The notable exception has been LA Fitness. Thanks to Fred Turok's determination to resist the siren calls of the private equity world--and his own confidence in LA's ability to cut the mustard as a public company--we still get interim and full-year results and the odd trading update.
The other exception is David Lloyd Leisure, though because it is part of the Whitbread group we don't get quite as detailed an assessment as we would if it were a separately quoted company in its own right.
But when it comes to the likes of Fitness First, Holmes Place, Esporta and Cannons--all of which have quit the stock market in recent years--and privately run operations such as Bannatyne Fitness, Virgin Active and Next Generation Clubs, we have to rely for the most part on a mixture of speculation, rumour and gossip.
The rumour mill was at its most active during the summer, when all the talk was of Cannons and Holmes Place holding talks over a possible merger. Meanwhile, Next Generation, Fitness First and Bannatyne were said to be weighing their options for a possible flotation or trade sale. Speculation was also rife that Whitbread was pondering the pros and cons of spinning off David Lloyd while Esporta and Virgin Active were said to be discussing some sort of asset swap.

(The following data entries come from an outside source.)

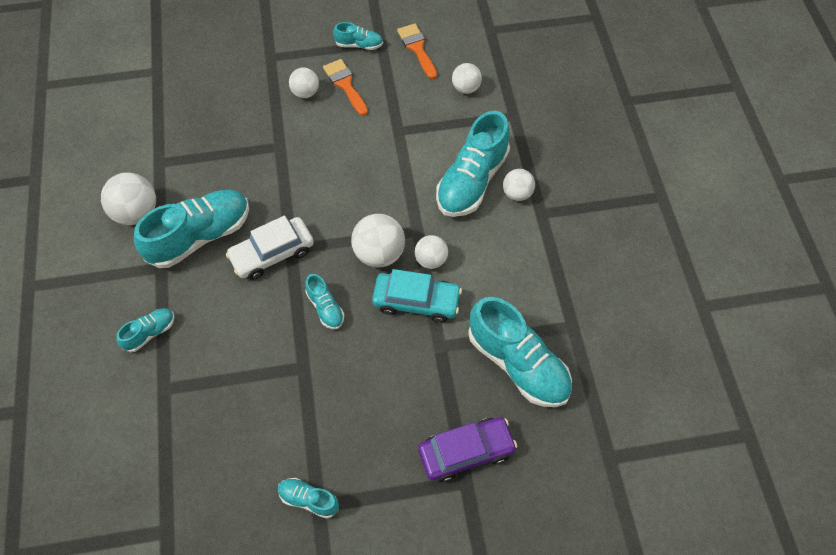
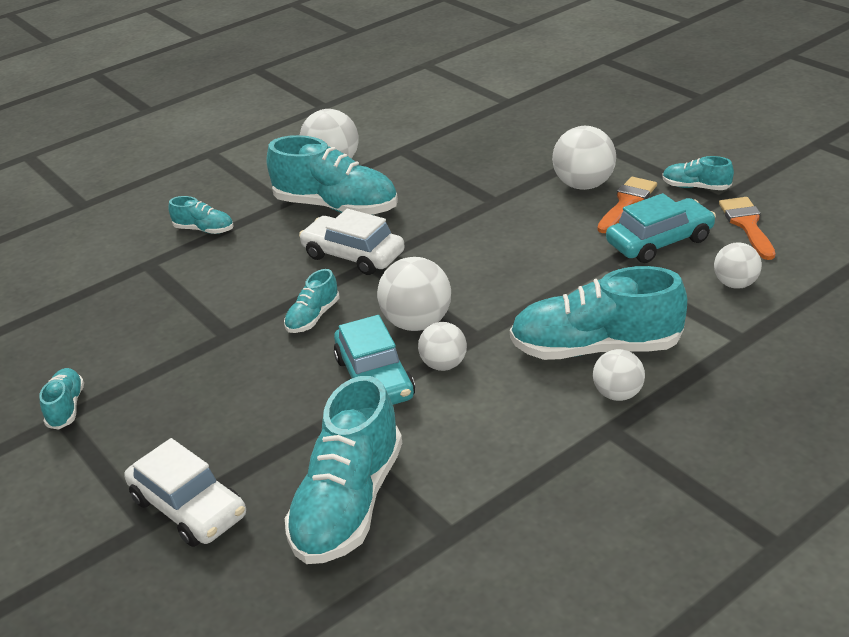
camera: 65 degrees right, 25 degrees down
white ball [289,68,319,98] -> white ball [552,126,616,190], size x1.59
turquoise shoe [333,22,383,50] -> turquoise shoe turned 135 degrees clockwise [662,156,734,190]
orange brush [397,23,437,79] -> orange brush turned 45 degrees counterclockwise [719,197,775,260]
purple car [418,417,517,482] -> white car [124,438,246,547]
none -> turquoise car [606,193,716,263]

Although just about all the speculation has gone off the boil, that doesn't mean it wasn't (at least partly) true. Let's take the Cannons/Holmes Place merger rumour. My understanding is that detailed talks were held over a couple of months but that, with neither side able to agree on the value of each other's equity in such a merger, talks have now gone cold.
Not that the rationale for such a merger is going to go away. Before Holmes Place's precipitous fall from a grace as a public company, a takeover by Cannons had been all but signed and sealed, only to fall apart when Holmes's trading took a sudden lurch downwards at a critical point in the due diligence.